I heard she got a TC as a corporate solicitor. I don’t know what happened after that but if she’s reading this now she will probably recognise herself. I’d like to hope she feels bad but she was an appalling human being for all sorts of reasons so I doubt it. I guess sometimes bad guys have all the fun.

(68)(4)

Jones Day Partner

I heard about her willingness to remove her trousers on a regular basis and got her a TC on the spot. And to respond to your last sentence – yes they do.

(52)(2)

Pissed off of Tonbridge Wells

I don’t think you did. She was very large, pink and shiny.

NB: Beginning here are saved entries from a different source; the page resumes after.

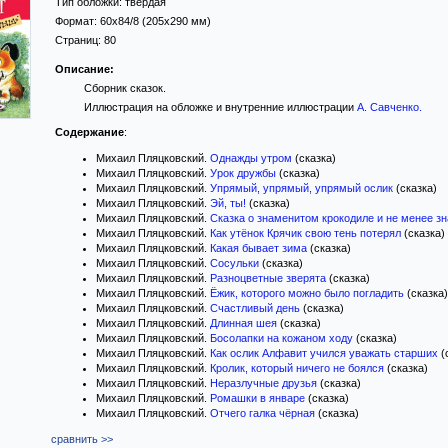
Тип обложки:
твёрдая
Формат:
60x84/8
(205x290 мм)
Страниц:
80
Описание:
Сборник сказок.
Иллюстрация на обложке и внутренние иллюстрации
А. Савченко
.
Содержание
:
Михаил Пляцковский.
Однажды утром
(сказка)
Михаил Пляцковский.
Урок дружбы
(сказка)
Михаил Пляцковский.
Упрямый, упрямый, упрямый ослик
(сказка)
Михаил Пляцковский.
Эй, ты!
(сказка)
Михаил Пляцковский.
Сказка о знаменитом крокодиле и не менее з
Михаил Пляцковский.
Как утёнок Крячик свою тень потерял
(сказка)
Михаил Пляцковский.
Какая бывает зима
(сказка)
Михаил Пляцковский.
Сосульки
(сказка)
Михаил Пляцковский.
Разноцветные зверята
(сказка)
Михаил Пляцковский.
Ёжик, которого можно было погладить
(сказка)
Михаил Пляцковский.
Счастливый день
(сказка)
Михаил Пляцковский.
Длинная шея
(сказка)
Михаил Пляцковский.
Босолапки на кожаном ходу
(сказка)
Михаил Пляцковский.
Как ослик Алфавит учился уважать старших
(
Михаил Пляцковский.
Кролик, который ничего не боялся
(сказка)
Михаил Пляцковский.
Неразлучные друзья
(сказка)
Михаил Пляцковский.
Ромашки в январе
(сказка)
Михаил Пляцковский.
Отчего галка чёрная
(сказка)
сравнить >>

I imagine she would oink if you squeezed her.

(19)(1)

Jones Day Equity Partner

Those are my favourite! 🐖✊🏻💦

(39)(1)

Anonymous

I’m really confused about all these ‘Jones Day Partner’ comments. Is there a rumour going around that they sleep with all their trainees or something?

(12)(4)

Anonymous

This is brilliant. Why didn’t I think of that? Imho she’s the innovative mind often considered desirable in the ideal corporate lawyer. Think outside of the box… and in the trousers?

(4)(1)

Anonymous

Frankly, if you *can’t* think of something like that you are either too innocent or too dim for commercial law.

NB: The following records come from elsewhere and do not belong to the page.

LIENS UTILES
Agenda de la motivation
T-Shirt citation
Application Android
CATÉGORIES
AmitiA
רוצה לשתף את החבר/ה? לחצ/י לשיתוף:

It’s not lack of imagination which stops most lawyers from doing this.

(3)(1)

Anonymous

I find this a really tragic example of how our assessment process is flawed at LLB level. Currently on the LPC and I would say it’s about right – you’re expected to know a lot of the course content but do not have to solely rely on your memory to make the grade – the focus instead is shifted on how you APPLY that knowledge (whether stored in memory or your textbook). LLB has an unhealthy obsession with making students remember as much as possible AND asking that they fully apply that (somehow) recalled knowledge in the exam. In practice, you will not often be expected to remember and recite all your knowledge of contract law. Instead, it is more likely you will be asked to research a particular topic (with access to Chitty, etc.) and report back (irrespective of time frame, it is EXTREMELY unlikely you will not be permitted to access resources or materials). I am not sure why course providers think the LLB assessments in their current format are in any way (a) a good, accurate reflection of students’ understanding of a given subject (on the basis that a struggle to recall it does not necessarily mean a struggle to understand it) (b) an indicative test of their application skills and how they might USE the law effectively and accurately when asked.

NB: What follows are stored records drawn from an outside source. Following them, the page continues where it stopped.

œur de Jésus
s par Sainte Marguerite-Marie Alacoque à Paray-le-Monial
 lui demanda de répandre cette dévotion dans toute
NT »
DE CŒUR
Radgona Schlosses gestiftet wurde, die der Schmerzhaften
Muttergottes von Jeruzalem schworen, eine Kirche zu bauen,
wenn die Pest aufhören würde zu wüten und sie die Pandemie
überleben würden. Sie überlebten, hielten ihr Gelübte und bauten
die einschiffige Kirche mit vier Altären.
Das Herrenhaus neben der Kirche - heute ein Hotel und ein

TL;DR – LLB assessments should be binned for more LPC-style exams.

(61)(4)

Anonymous

On no, someone who can not memorise!

Boo hoo.

(7)(27)

Anonymous

In practice you don’t have time to research everything all the time. Remembering the background information necessary to do your job is required.

(16)(2)

Anonymous

Oh the lawyers that have claimed to me to have flawless memories – my, how I laughed.

(6)(0)

Anonymous

good universities do not set exams you can pass on memorisation alone without application and distinguishing cases and precedents.

(7)(0)

Anonymous

cheating in uni exams are plain blatant…and most unis don’t do anything about it

I was in Uni of ____ and people were just whispering around me and writing when time’s up.

kids nowadays.

(3)(0)

Anonymous

4 letters… hmmm is it Kent or Hull?

Must be Kent because Hull is not a real university ha!

(11)(1)

Anonymous

Wrong, it was the same place you went, the University of ‘See you next Tuesday’. (I actually heard someone say that, innocently, a couple of days ago, and couldn’t help myself…)

(2)(2)

Lizardking

The only thing Harry Potter related here is the snitches.

(12)(1)

Richard Von Krafft Ebbing.

12-15 year olds again. This includes a pre-teen audience.

(0)(0)

Metropolitan Police

Noted

(0)(0)

Anonymous

People who cheat in exams tend to get caught out when they have to work in the real world.

(4)(1)

Anonymous

It would be nice to think so, but the truth is that those who lie and cheat will prosper.

Look at ‘successful’ politicians and businessmen, for example.

(9)(1)

Anonymous

Nowhere in Harry Potter does anyone use uv reactive invisible ink.

(15)(0)

Anonymous

This post has been removed because it breached Legal Cheek’s comments policy.

(5)(0)

Knackered of the Yard

I hope you’re referring to 6th or 7th year HG, else the Metropolitan Police have a cozy cell waiting for you.